■ **SHORT TASK**:
Rewrite the records, swapping every "Page size" for "Canvas size" and leaving everything else unchanged.

- - -

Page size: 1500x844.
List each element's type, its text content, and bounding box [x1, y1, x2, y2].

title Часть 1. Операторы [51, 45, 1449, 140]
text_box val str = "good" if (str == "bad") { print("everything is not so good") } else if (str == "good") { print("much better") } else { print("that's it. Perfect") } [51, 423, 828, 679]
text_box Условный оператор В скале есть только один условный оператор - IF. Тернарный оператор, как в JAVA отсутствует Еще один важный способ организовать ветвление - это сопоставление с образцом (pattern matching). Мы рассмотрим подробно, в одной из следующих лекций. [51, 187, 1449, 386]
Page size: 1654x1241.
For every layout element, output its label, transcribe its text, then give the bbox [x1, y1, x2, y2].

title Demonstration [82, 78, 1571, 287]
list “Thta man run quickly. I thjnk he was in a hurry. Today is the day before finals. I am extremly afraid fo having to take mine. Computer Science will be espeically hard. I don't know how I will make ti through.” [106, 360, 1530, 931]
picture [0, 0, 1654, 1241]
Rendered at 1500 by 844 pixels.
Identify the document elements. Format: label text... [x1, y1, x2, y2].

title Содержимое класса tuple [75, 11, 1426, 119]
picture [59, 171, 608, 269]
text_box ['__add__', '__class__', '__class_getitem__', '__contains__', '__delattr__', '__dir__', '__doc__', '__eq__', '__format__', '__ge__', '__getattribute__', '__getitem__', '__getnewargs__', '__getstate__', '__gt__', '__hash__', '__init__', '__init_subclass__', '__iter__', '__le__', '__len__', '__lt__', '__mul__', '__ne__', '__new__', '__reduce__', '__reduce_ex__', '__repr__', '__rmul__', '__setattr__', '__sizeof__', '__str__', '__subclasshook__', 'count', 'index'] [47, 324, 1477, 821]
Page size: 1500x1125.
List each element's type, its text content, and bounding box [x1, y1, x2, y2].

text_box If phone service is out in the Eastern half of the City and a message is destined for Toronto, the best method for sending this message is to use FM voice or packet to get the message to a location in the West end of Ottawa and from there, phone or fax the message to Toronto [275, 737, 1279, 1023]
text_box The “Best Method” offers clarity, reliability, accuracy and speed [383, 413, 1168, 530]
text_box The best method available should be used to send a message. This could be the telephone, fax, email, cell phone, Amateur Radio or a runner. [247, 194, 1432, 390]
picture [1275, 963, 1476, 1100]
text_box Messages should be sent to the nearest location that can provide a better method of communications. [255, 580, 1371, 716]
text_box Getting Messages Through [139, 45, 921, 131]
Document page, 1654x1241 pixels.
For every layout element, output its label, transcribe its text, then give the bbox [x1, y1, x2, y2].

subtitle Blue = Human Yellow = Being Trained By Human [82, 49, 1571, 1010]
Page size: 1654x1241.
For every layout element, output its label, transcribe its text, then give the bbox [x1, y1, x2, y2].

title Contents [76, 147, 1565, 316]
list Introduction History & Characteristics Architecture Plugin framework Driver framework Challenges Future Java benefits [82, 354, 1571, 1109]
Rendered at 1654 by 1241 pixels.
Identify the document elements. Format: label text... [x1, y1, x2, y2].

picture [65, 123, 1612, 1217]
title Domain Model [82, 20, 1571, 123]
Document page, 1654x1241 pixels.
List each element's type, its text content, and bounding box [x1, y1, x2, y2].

- - -

■ **RESULT OF THE TASK**:
Canvas size: 1500x844.
List each element's type, its text content, and bounding box [x1, y1, x2, y2].

title Часть 1. Операторы [51, 45, 1449, 140]
text_box val str = "good" if (str == "bad") { print("everything is not so good") } else if (str == "good") { print("much better") } else { print("that's it. Perfect") } [51, 423, 828, 679]
text_box Условный оператор В скале есть только один условный оператор - IF. Тернарный оператор, как в JAVA отсутствует Еще один важный способ организовать ветвление - это сопоставление с образцом (pattern matching). Мы рассмотрим подробно, в одной из следующих лекций. [51, 187, 1449, 386]
Canvas size: 1654x1241.
For every layout element, output its label, transcribe its text, then give the bbox [x1, y1, x2, y2].

title Demonstration [82, 78, 1571, 287]
list “Thta man run quickly. I thjnk he was in a hurry. Today is the day before finals. I am extremly afraid fo having to take mine. Computer Science will be espeically hard. I don't know how I will make ti through.” [106, 360, 1530, 931]
picture [0, 0, 1654, 1241]
Rendered at 1500 by 844 pixels.
Identify the document elements. Format: label text... [x1, y1, x2, y2].

title Содержимое класса tuple [75, 11, 1426, 119]
picture [59, 171, 608, 269]
text_box ['__add__', '__class__', '__class_getitem__', '__contains__', '__delattr__', '__dir__', '__doc__', '__eq__', '__format__', '__ge__', '__getattribute__', '__getitem__', '__getnewargs__', '__getstate__', '__gt__', '__hash__', '__init__', '__init_subclass__', '__iter__', '__le__', '__len__', '__lt__', '__mul__', '__ne__', '__new__', '__reduce__', '__reduce_ex__', '__repr__', '__rmul__', '__setattr__', '__sizeof__', '__str__', '__subclasshook__', 'count', 'index'] [47, 324, 1477, 821]
Canvas size: 1500x1125.
List each element's type, its text content, and bounding box [x1, y1, x2, y2].

text_box If phone service is out in the Eastern half of the City and a message is destined for Toronto, the best method for sending this message is to use FM voice or packet to get the message to a location in the West end of Ottawa and from there, phone or fax the message to Toronto [275, 737, 1279, 1023]
text_box The “Best Method” offers clarity, reliability, accuracy and speed [383, 413, 1168, 530]
text_box The best method available should be used to send a message. This could be the telephone, fax, email, cell phone, Amateur Radio or a runner. [247, 194, 1432, 390]
picture [1275, 963, 1476, 1100]
text_box Messages should be sent to the nearest location that can provide a better method of communications. [255, 580, 1371, 716]
text_box Getting Messages Through [139, 45, 921, 131]
Document page, 1654x1241 pixels.
For every layout element, output its label, transcribe its text, then give the bbox [x1, y1, x2, y2].

subtitle Blue = Human Yellow = Being Trained By Human [82, 49, 1571, 1010]
Canvas size: 1654x1241.
For every layout element, output its label, transcribe its text, then give the bbox [x1, y1, x2, y2].

title Contents [76, 147, 1565, 316]
list Introduction History & Characteristics Architecture Plugin framework Driver framework Challenges Future Java benefits [82, 354, 1571, 1109]
Rendered at 1654 by 1241 pixels.
Identify the document elements. Format: label text... [x1, y1, x2, y2].

picture [65, 123, 1612, 1217]
title Domain Model [82, 20, 1571, 123]
Document page, 1654x1241 pixels.
List each element's type, its text content, and bounding box [x1, y1, x2, y2].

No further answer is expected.